Intenté conversar del tema con una persona cercana pero no lo conseguí. Me dijo que no quería hablar de la muerte. Yo pensé que no se trataba de la muerte, sino de la vida. En particular, de aborrecer la vida. Me explico: hay un componente sociocultural que determina nuestra actitud básica ante la muerte. Me refiero a esa serie de elementos emocionales y culturales por los cuales un mexicano de Hidalgo, un bengalí de Dhaka y un español de Valladolid (por poner dos ejemplos) tienen una actitud tan distinta respecto de la muerte. Eso, creo yo, es lo que marca nuestros sentimientos en relación con la muerte como hecho cotidiano, y sobre todo con la muerte de los otros. Ahora bien, la voluntad expresa de dejar de vivir, que es de lo que se trata el suicidio, no la relaciono directamente con la muerte. La idea que tengo es que el suicida necesita acabar con esto, con la realidad que le rodea, con lo que está experimentando día tras día. No creo que visualice su cadáver ni nada por el estilo. Quiero pensar que no le interesa la muerte, sino más bien conseguir que desaparezca todo lo que le atormenta. Como no es posible eliminar el tormento, no le queda más remedio que hacerse desaparecer a sí mismo. Supongo.

Si no estoy muy desencaminado, ahí puede residir la clave del arrepentimiento del superviviente: es posible que, por mil motivos, uno rechace la existencia que lleva y llegue a desear que termine. Al mismo tiempo, es igualmente posible que el instinto de conservación y el miedo innato y natural a la muerte sigan ahí, muy presentes y muy fuertes. Me da la impresión de que nadie, o casi nadie, se suicida con facilidad, o a la ligera, o sin motivos. Y creo, o quiero creer, que nadie se suicida con total convicción.

* * *

Dos anécdotas vinculadas a esta historia:

1. Llegué a la película de los suicidios siguiendo las versiones de una canción titulada Mad World, compuesta e interpretada en origen por Tears forFears. Alguien había creado un vídeo-resumen con fragmentos de la película y, como música de fondo, había usado la versión de Gary Jules. Esa versión le iba a resumen como anillo al dedo porque es muy triste y melancólica, y porque la letra viene a ilustrar las imágenes (que no al revés). El problema es que ahora, cada vez que la oigo se me aparece la imagen de Gene Sprague dejándose caer de espaldas desde la barandilla del puente.

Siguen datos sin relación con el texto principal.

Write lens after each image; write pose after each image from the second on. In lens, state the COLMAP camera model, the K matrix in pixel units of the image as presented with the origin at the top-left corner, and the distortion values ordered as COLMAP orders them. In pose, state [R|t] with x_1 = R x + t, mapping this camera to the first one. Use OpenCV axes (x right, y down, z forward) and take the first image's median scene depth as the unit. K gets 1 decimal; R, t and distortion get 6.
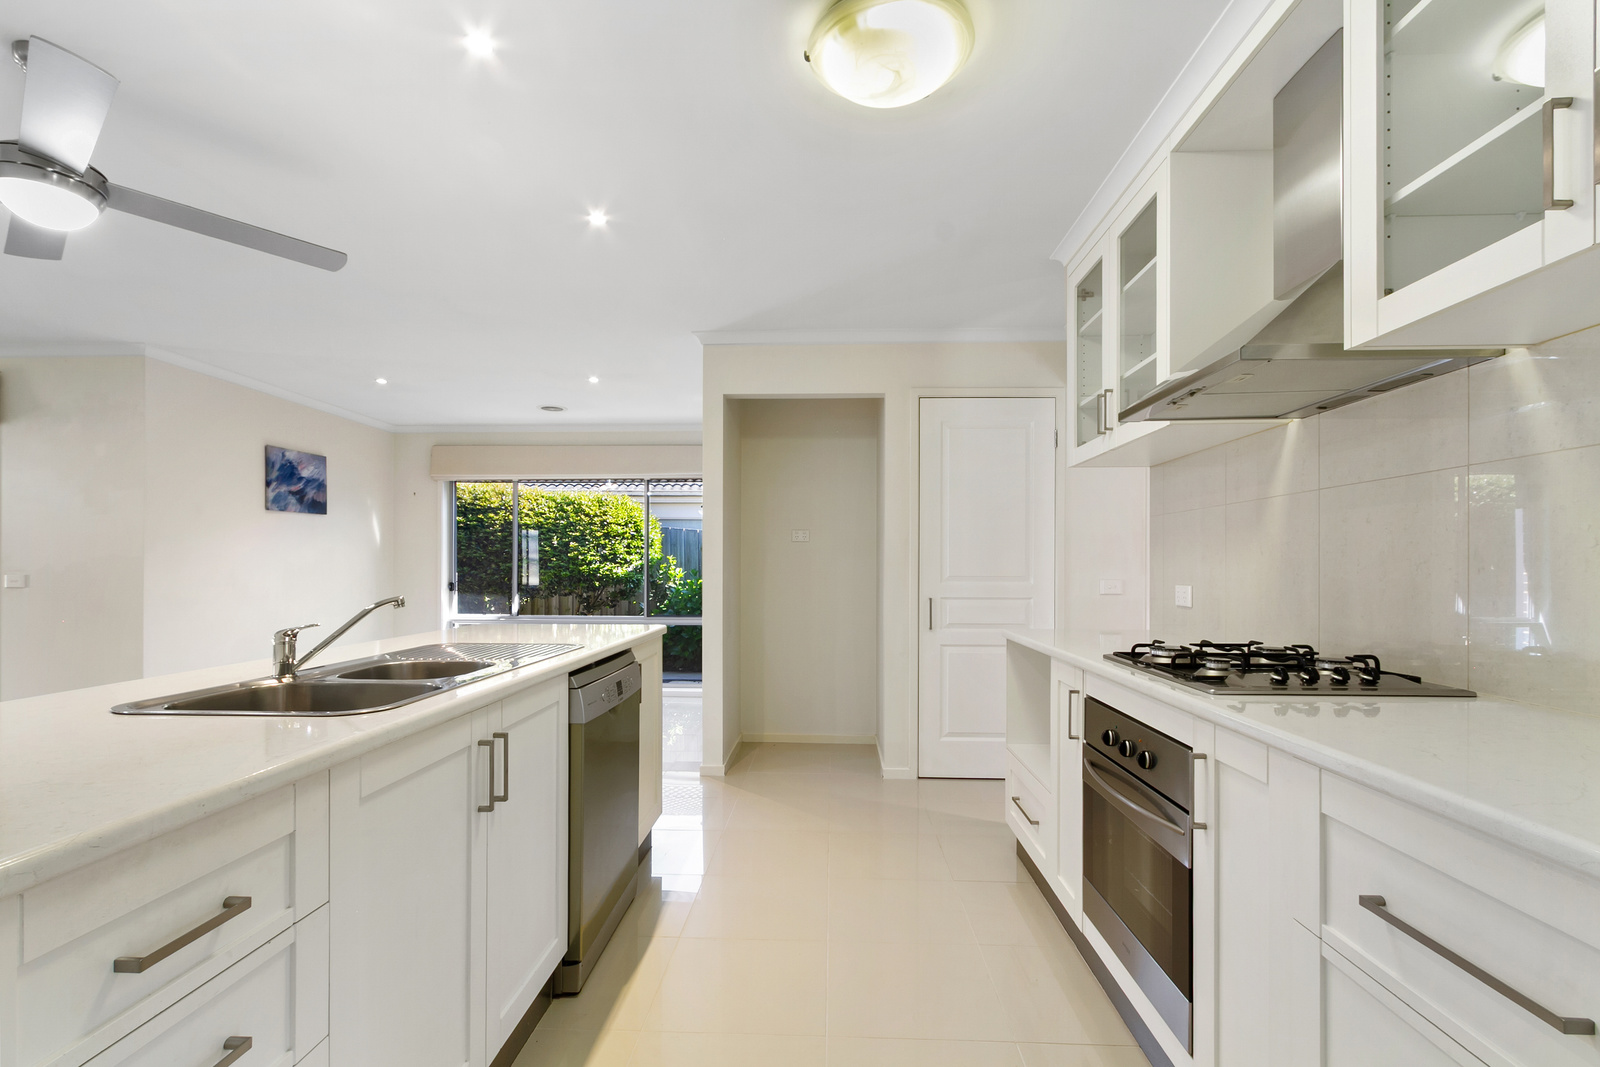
lens RADIAL K [[736.7, 0, 807.1], [0, 736.7, 569.9], [0, 0, 1]] dist [0.003463, -0.001871]
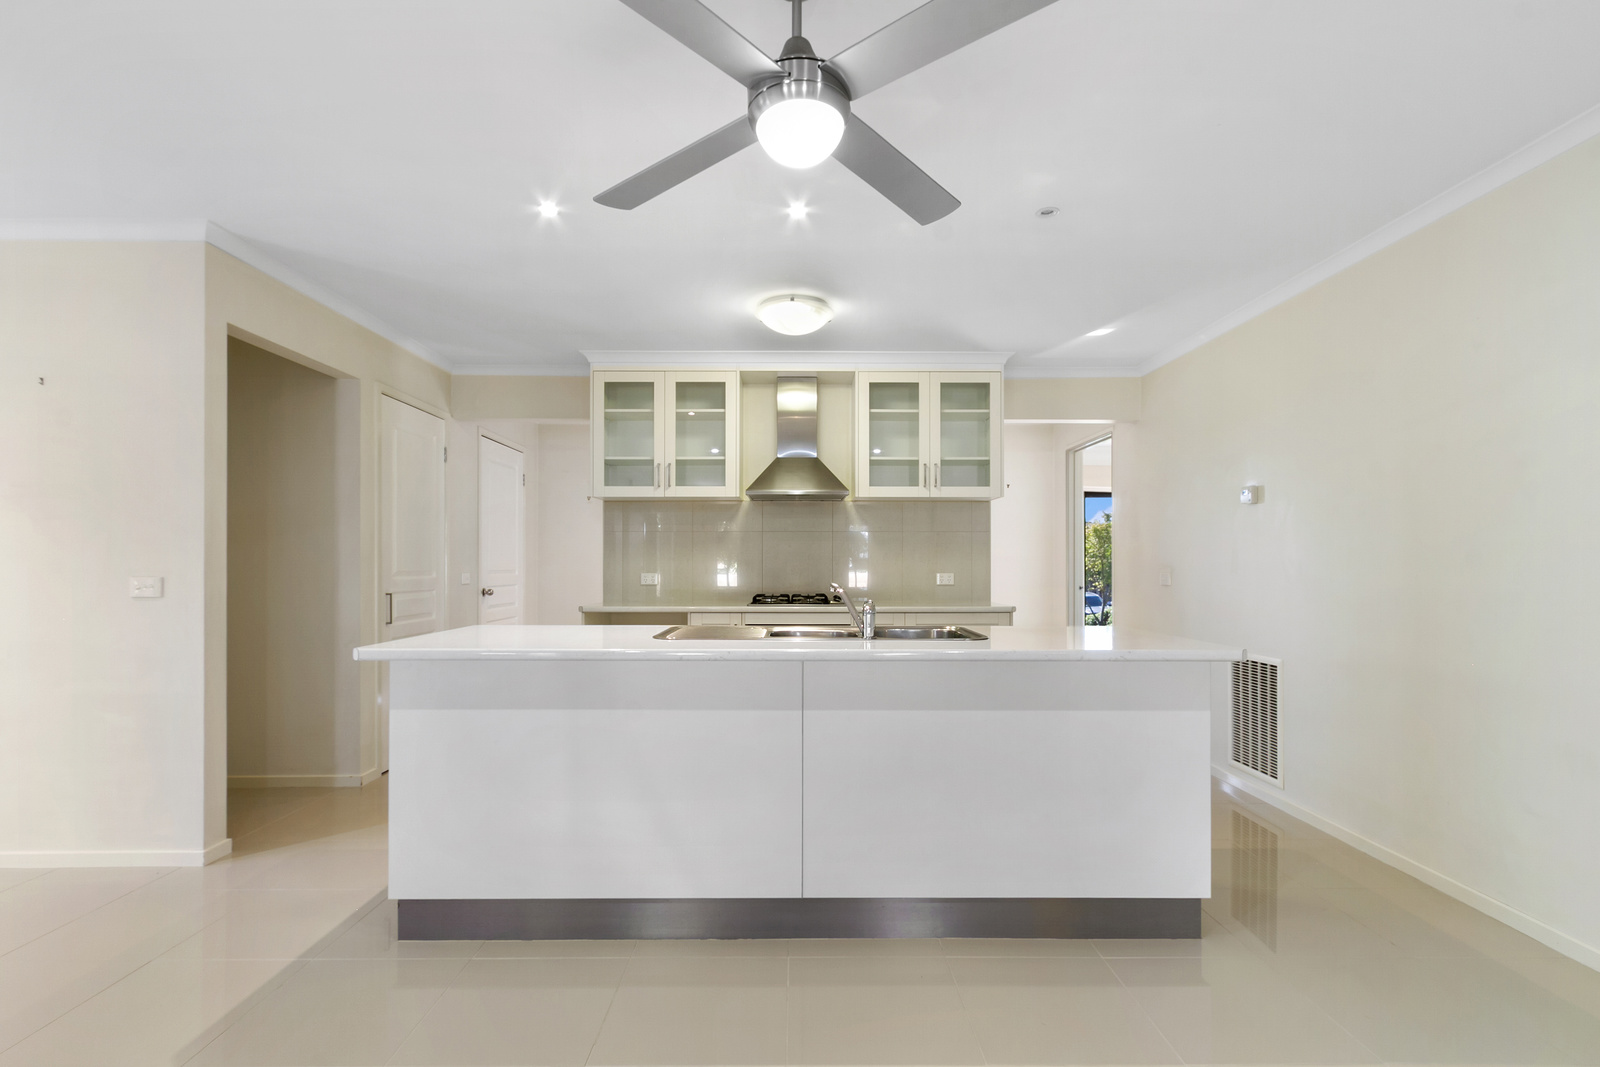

2. Los enlaces que salieron en YouTube, todos ellos relacionados con suicidios, me llevaron a otro reportaje sobre el bosque de los suicidios en Japón. Es una filmación que podría competir con muchísima ventaja con algunas películas de miedo que he visto en los últimos años. La ventaja, como es de suponer, es que todo lo que se cuenta es auténtico, incluidos los huesos.